Sunday, May 07, 2006

Horror and My City

Woke up craving rice this morning. I am making yellow rice and pigeon peas for breakfast, which will be good as leftovers for dinner too. Oops, just remembered I said I wouldn't talk about what I ate in this blog if I made it. Maybe the mention doesn't count if I haven't actually eaten the food yet. Last night had fantastic caramel apple pie with ice cream after movie with Russ (I didn't make pie so still not breaking my stupid rule). Russ and I discussed music/poetry collaboration, many things paranormal, and moving away from NY Metro area because of higher and higher cost of living. Problem is we both love Manhattan and don't want to go far from it. I knew from the first time I saw the city, on my 9th birthday, that I wanted to live in it. Managed it from 1979 through 1993, and still curse the day I decided to move to Brooklyn which was followed even more disastrously by a move to Long Island. Long Island, good for the kids, blah blah blah.
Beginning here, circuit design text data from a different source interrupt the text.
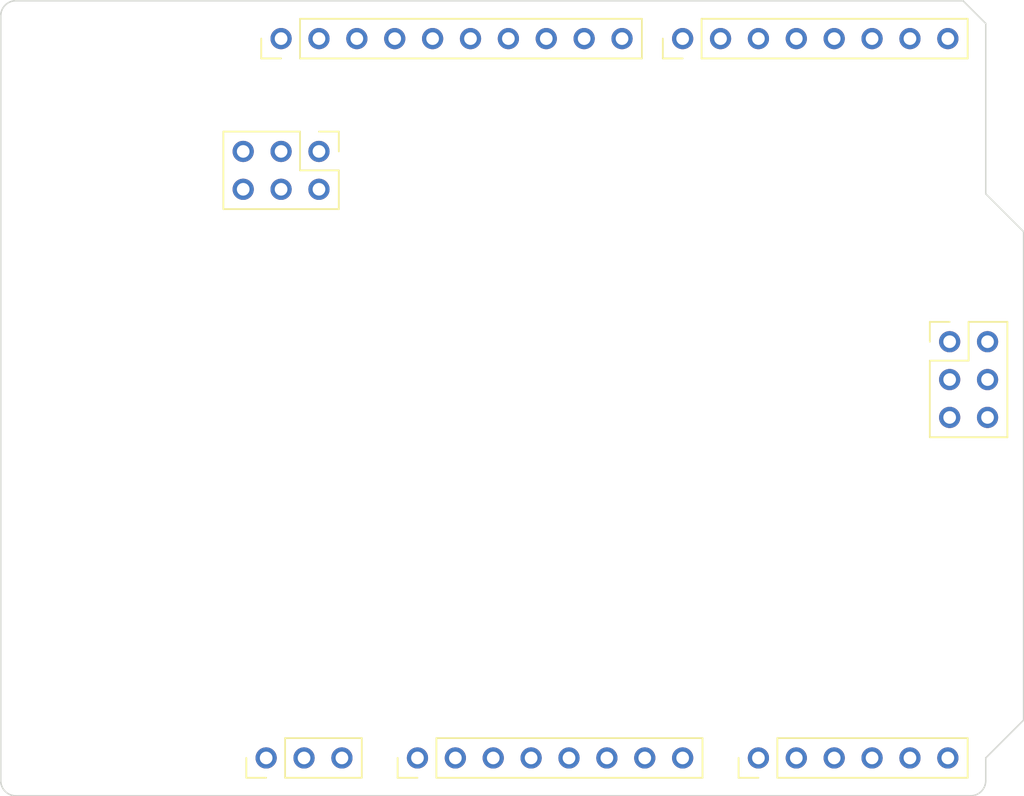
<source format=kicad_pcb>
(kicad_pcb (version 20211014) (generator pcbnew)

  (general
    (thickness 1.6)
  )

  (paper "A4")
  (title_block
    (title "Arduino UNO R4 Shield Template PCB")
    (date "2023-07-13")
    (rev "1.0")
    (company "MStackoverflow")
  )

  (layers
    (0 "F.Cu" signal)
    (31 "B.Cu" signal)
    (32 "B.Adhes" user "B.Adhesive")
    (33 "F.Adhes" user "F.Adhesive")
    (34 "B.Paste" user)
    (35 "F.Paste" user)
    (36 "B.SilkS" user "B.Silkscreen")
    (37 "F.SilkS" user "F.Silkscreen")
    (38 "B.Mask" user)
    (39 "F.Mask" user)
    (40 "Dwgs.User" user "User.Drawings")
    (41 "Cmts.User" user "User.Comments")
    (42 "Eco1.User" user "User.Eco1")
    (43 "Eco2.User" user "User.Eco2")
    (44 "Edge.Cuts" user)
    (45 "Margin" user)
    (46 "B.CrtYd" user "B.Courtyard")
    (47 "F.CrtYd" user "F.Courtyard")
    (48 "B.Fab" user)
    (49 "F.Fab" user)
    (50 "User.1" user)
    (51 "User.2" user)
    (52 "User.3" user)
    (53 "User.4" user)
    (54 "User.5" user)
    (55 "User.6" user)
    (56 "User.7" user)
    (57 "User.8" user)
    (58 "User.9" user)
  )

  (setup
    (pad_to_mask_clearance 0)
    (pcbplotparams
      (layerselection 0x00010fc_ffffffff)
      (disableapertmacros false)
      (usegerberextensions false)
      (usegerberattributes true)
      (usegerberadvancedattributes true)
      (creategerberjobfile true)
      (svguseinch false)
      (svgprecision 6)
      (excludeedgelayer true)
      (plotframeref false)
      (viasonmask false)
      (mode 1)
      (useauxorigin false)
      (hpglpennumber 1)
      (hpglpenspeed 20)
      (hpglpendiameter 15.000000)
      (dxfpolygonmode true)
      (dxfimperialunits true)
      (dxfusepcbnewfont true)
      (psnegative false)
      (psa4output false)
      (plotreference true)
      (plotvalue true)
      (plotinvisibletext false)
      (sketchpadsonfab false)
      (subtractmaskfromsilk false)
      (outputformat 1)
      (mirror false)
      (drillshape 1)
      (scaleselection 1)
      (outputdirectory "")
    )
  )

  (net 0 "")
  (net 1 "unconnected-(U1-Pad1)")
  (net 2 "unconnected-(U1-Pad2)")
  (net 3 "unconnected-(U1-Pad3)")
  (net 4 "unconnected-(U2-Pad1)")
  (net 5 "unconnected-(U2-Pad2)")
  (net 6 "unconnected-(U2-Pad3)")
  (net 7 "unconnected-(U2-Pad4)")
  (net 8 "unconnected-(U2-Pad5)")
  (net 9 "unconnected-(U2-Pad6)")
  (net 10 "unconnected-(U2-Pad7)")
  (net 11 "unconnected-(U2-Pad8)")
  (net 12 "unconnected-(U4-Pad1)")
  (net 13 "unconnected-(U4-Pad2)")
  (net 14 "unconnected-(U4-Pad3)")
  (net 15 "unconnected-(U4-Pad4)")
  (net 16 "unconnected-(U4-Pad5)")
  (net 17 "unconnected-(U4-Pad6)")
  (net 18 "unconnected-(U5-Pad1)")
  (net 19 "unconnected-(U5-Pad2)")
  (net 20 "unconnected-(U5-Pad3)")
  (net 21 "unconnected-(U5-Pad4)")
  (net 22 "unconnected-(U5-Pad5)")
  (net 23 "unconnected-(U5-Pad6)")
  (net 24 "unconnected-(U6-Pad1)")
  (net 25 "unconnected-(U6-Pad2)")
  (net 26 "unconnected-(U6-Pad3)")
  (net 27 "unconnected-(U6-Pad4)")
  (net 28 "unconnected-(U6-Pad5)")
  (net 29 "unconnected-(U6-Pad6)")
  (net 30 "unconnected-(U6-Pad7)")
  (net 31 "unconnected-(U6-Pad8)")
  (net 32 "unconnected-(U6-Pad9)")
  (net 33 "unconnected-(U6-Pad10)")
  (net 34 "unconnected-(U3-Pad9)")
  (net 35 "unconnected-(U3-Pad10)")
  (net 36 "unconnected-(U3-Pad11)")
  (net 37 "unconnected-(U3-Pad12)")
  (net 38 "unconnected-(U3-Pad13)")
  (net 39 "unconnected-(U3-Pad14)")
  (net 40 "unconnected-(U7-Pad11)")
  (net 41 "unconnected-(U7-Pad12)")
  (net 42 "unconnected-(U7-Pad13)")
  (net 43 "unconnected-(U7-Pad14)")
  (net 44 "unconnected-(U7-Pad15)")
  (net 45 "unconnected-(U7-Pad16)")
  (net 46 "unconnected-(U7-Pad17)")
  (net 47 "unconnected-(U7-Pad18)")

  (footprint "ArduinoPinSockets:Arduino_PinSocket_1x03_P2.54mm_Vertical" (layer "F.Cu") (at 124.47499 116.84001 90))

  (footprint "ArduinoPinSockets:Arduino_PinSocket_2x03_P2.54mm_Vertical" (layer "F.Cu") (at 170.30199 88.91501))

  (footprint "ArduinoMountingHoles:Arduino_MountingHole" (layer "F.Cu") (at 172.72 83.82001))

  (footprint "ArduinoPinSockets:Arduino_PinSocket_1x08_P2.54mm_Vertical" (layer "F.Cu") (at 152.39999 68.58001 90))

  (footprint "ArduinoPinSockets:Arduino_PinSocket_1x10_P2.54mm_Vertical" (layer "F.Cu") (at 125.476 68.58 90))

  (footprint "ArduinoMountingHoles:Arduino_MountingHole" (layer "F.Cu") (at 120.65 116.84))

  (footprint "ArduinoPinSockets:Arduino_PinSocket_1x06_P2.54mm_Vertical" (layer "F.Cu") (at 157.48 116.84 90))

  (footprint "ArduinoPinSockets:Arduino_PinSocket_1x08_P2.54mm_Vertical" (layer "F.Cu") (at 134.62 116.84 90))

  (footprint "ArduinoMountingHoles:Arduino_MountingHole" (layer "F.Cu") (at 121.91999 68.58001))

  (footprint "ArduinoPinSockets:Arduino_PinSocket_2x03_P2.54mm_Vertical" (layer "F.Cu") (at 128.016 76.1492 -90))

  (footprint "ArduinoMountingHoles:Arduino_MountingHole" (layer "F.Cu") (at 172.72 111.76))

  (gr_line (start 171.196 66.04) (end 172.72 67.564) (layer "Edge.Cuts") (width 0.1) (tstamp 0b37582e-4aef-4a1d-b02e-836cae36f933))
  (gr_arc (start 107.696 119.38) (mid 106.97758 119.08242) (end 106.68 118.364) (layer "Edge.Cuts") (width 0.1) (tstamp 17507f6b-bff5-4605-aac5-ef23dd746e7d))
  (gr_line (start 172.72 78.994) (end 175.26 81.534) (layer "Edge.Cuts") (width 0.1) (tstamp 367697cd-a0ea-4570-83fb-fe5c7beca341))
  (gr_arc (start 172.72 118.364) (mid 172.42242 119.08242) (end 171.704 119.38) (layer "Edge.Cuts") (width 0.1) (tstamp 3aa08e6c-c487-4cdd-ae01-99db0b3cf1e8))
  (gr_line (start 175.26 81.534) (end 175.26 114.3) (layer "Edge.Cuts") (width 0.1) (tstamp 4153c0ef-c0ab-4590-bd4e-a048d96ce045))
  (gr_line (start 171.704 119.38) (end 107.696 119.38) (layer "Edge.Cuts") (width 0.1) (tstamp 41fca45b-32a7-4b07-9f98-b94af6335026))
  (gr_line (start 175.26 114.3) (end 172.72 116.84) (layer "Edge.Cuts") (width 0.1) (tstamp 6e1d066f-da0c-4958-a2f0-ca88bfc5f94e))
  (gr_line (start 172.72 67.564) (end 172.72 78.994) (layer "Edge.Cuts") (width 0.1) (tstamp 737df77a-2d62-4118-b6c1-e814a97aba2b))
  (gr_arc (start 106.68 67.056) (mid 106.97758 66.33758) (end 107.696 66.04) (layer "Edge.Cuts") (width 0.1) (tstamp 94dd7856-a8a5-4136-babc-b7a35866cdfe))
  (gr_line (start 172.72 116.84) (end 172.72 118.364) (layer "Edge.Cuts") (width 0.1) (tstamp aa072add-5e43-4c26-9cc7-44a5a7d8e5f9))
  (gr_line (start 107.696 66.04) (end 171.196 66.04) (layer "Edge.Cuts") (width 0.1) (tstamp dc908eb8-6d74-403f-9238-1166597aa959))
  (gr_line (start 106.68 118.364) (end 106.68 67.056) (layer "Edge.Cuts") (width 0.1) (tstamp fe5da4d8-2c3f-4c43-ae6a-212b2c32df7d))

)

</source>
Movie, Silent Hill, a waste of three hours of my life (okay, 2 hrs, 45 mins. The first fifteen minutes were interesting.) Plot a mess, acting lousy, and most importantly not scary, just gross. Left Russ after pie and walked a good way back to Penn Station. Happily soaked in the energy, moon over Union Square, cool night air. Had a nightmare last night that 200 planes attacked NYC, and I watched buildings fall from the window of a highrise. Loud speaker announcement that amounted to "We told you we'd be back." Maybe it is time to move.

A Step Away From Them
Frank O'Hara

It's my lunch hour, so I go
for a walk among the hum-colored
cabs. First, down the sidewalk
where laborers feed their dirty
glistening torsos sandwiches
and Coca-Cola, with yellow helmets
on. They protect them from falling
bricks, I guess. Then onto the
avenue where skirts are flipping
above heels and blow up over
grates. The sun is hot, but the
cabs stir up the air. I look
at bargains in wristwatches. There
are cats playing in sawdust.

On
to Times Square, where the sign
blows smoke over my head, and higher
the waterfall pours lightly. A
Negro stands in a doorway with a
toothpick, languorously agitating
A blonde chorus girl clicks: he
smiles and rubs his chin. Everything
suddenly honks: it is 12:40 of
a Thursday.

Neon in daylight is a
great pleasure, as Edwin Denby would
write, as are light bulbs in daylight.
I stop for a cheeseburger at JULIET'S
CORNER. Giulietta Maina, wife of
Federico Fellini, é bell' attrice.
And chocolate malted. A lady in
foxes on such a day puts her poodle
in a cab.

There are several Puerto
Ricans on the avenue today, which
makes it beautiful and warm. First
Bunny died, then John Latouche,
then Jackson Pollock. But is the
earth as full of life was full, of them?
And one has eaten and one walks,
past the magazines with nudes
and the posters for BULLFIGHT and
theManhattann Storage Warehouse,
which they'll soon tear down. I
used to think they had the Armory
Show there.

A glass of papaya juice
and back to work. My heart is in my
pocket, it is Poems by Pierre Reverdy.